Financial losses from internet-enabled cyber crimes have continued to grow and were responsible for the loss of $2.7 billion in 2018, according to the FBI Internet Crime Complaint Center (IC3) annual Internet Crime Report for 2018 published last month.

The FBI reported that IC3 received 351,936 complaints in 2018, averaging over 900 a day. Most of the complaints stemmed from non-payment and non-delivery scams, extortion, and personal data breaches from business email compromises (BECs), romance and confidence fraud, as well as investment scams.

IC3’s report indicated that complaints came from all age ranges, although individuals over the age of 60 reported the most complaints, 62,085, and losses, $649,22,724. California was also the top state of both victim count, 49,031, and loss, $450,482,128.

The number of complaints and total monetary loss from cyber crimes reported to IC3 have increased each year. In 2014, IC3 received 269,422 complaints with $800 million in losses. From 2014 to 2018, the total complaints and losses are tallied at 1.5 million and $7.45 billion, respectively.

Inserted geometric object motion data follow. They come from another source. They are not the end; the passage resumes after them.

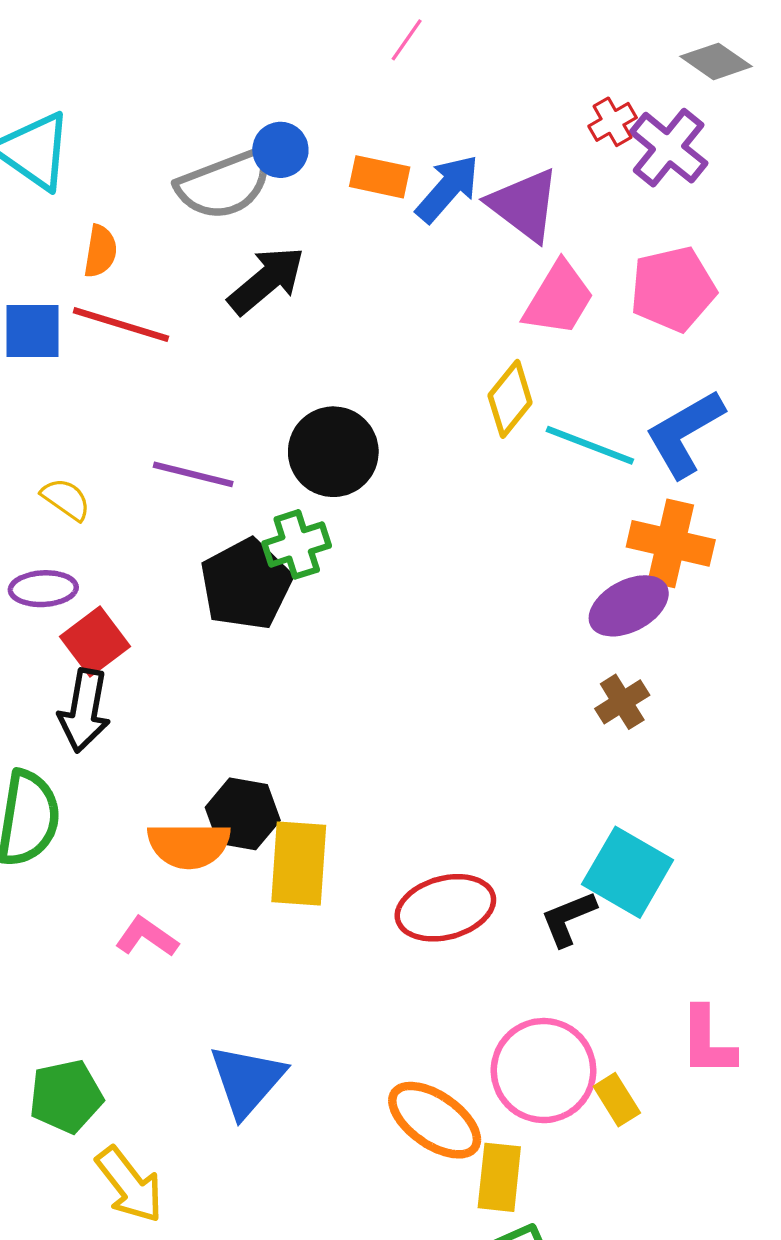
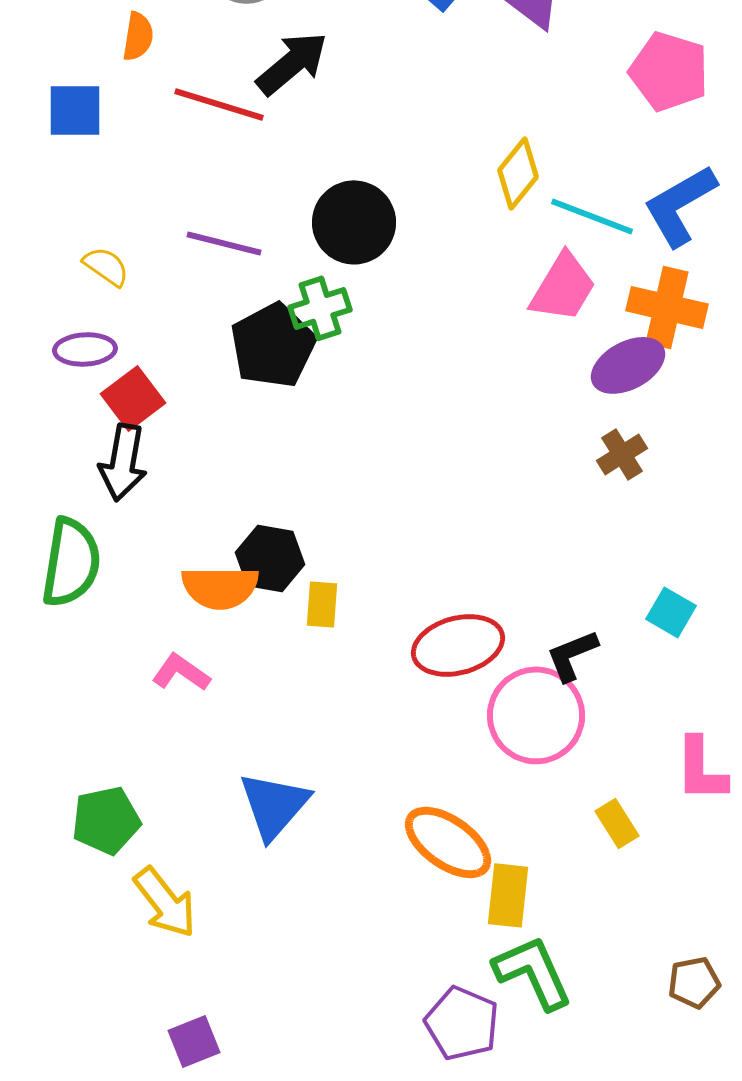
pink pentagon: (673, 289) -> (669, 71), turned 30
pink trapezoid: (559, 299) -> (563, 287), moved
red line: (121, 325) -> (219, 104), moved
yellow rectangle: (299, 864) -> (322, 604), size x0.6
cyan square: (628, 872) -> (671, 612), moved, size x0.6
pink circle: (544, 1071) -> (536, 715), moved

IC3 established the Recovery Asset Team (RAT) in February 2018 to help recover BEC victims’ funds by streamlining communications to financial institutions and working within the Domestic Financial Fraud Kill Chain (DFFKC). The FBI reports that RAT has helped to a degree.

“In 2018, the IC3 RAT notified 56 field offices and 12 Legal Attachés of 1,061 DFFKC’s totaling $257,096,992, a recovery rate of 75 [percent],” FBI Cyber Division Assistant Director Matt Gorham said.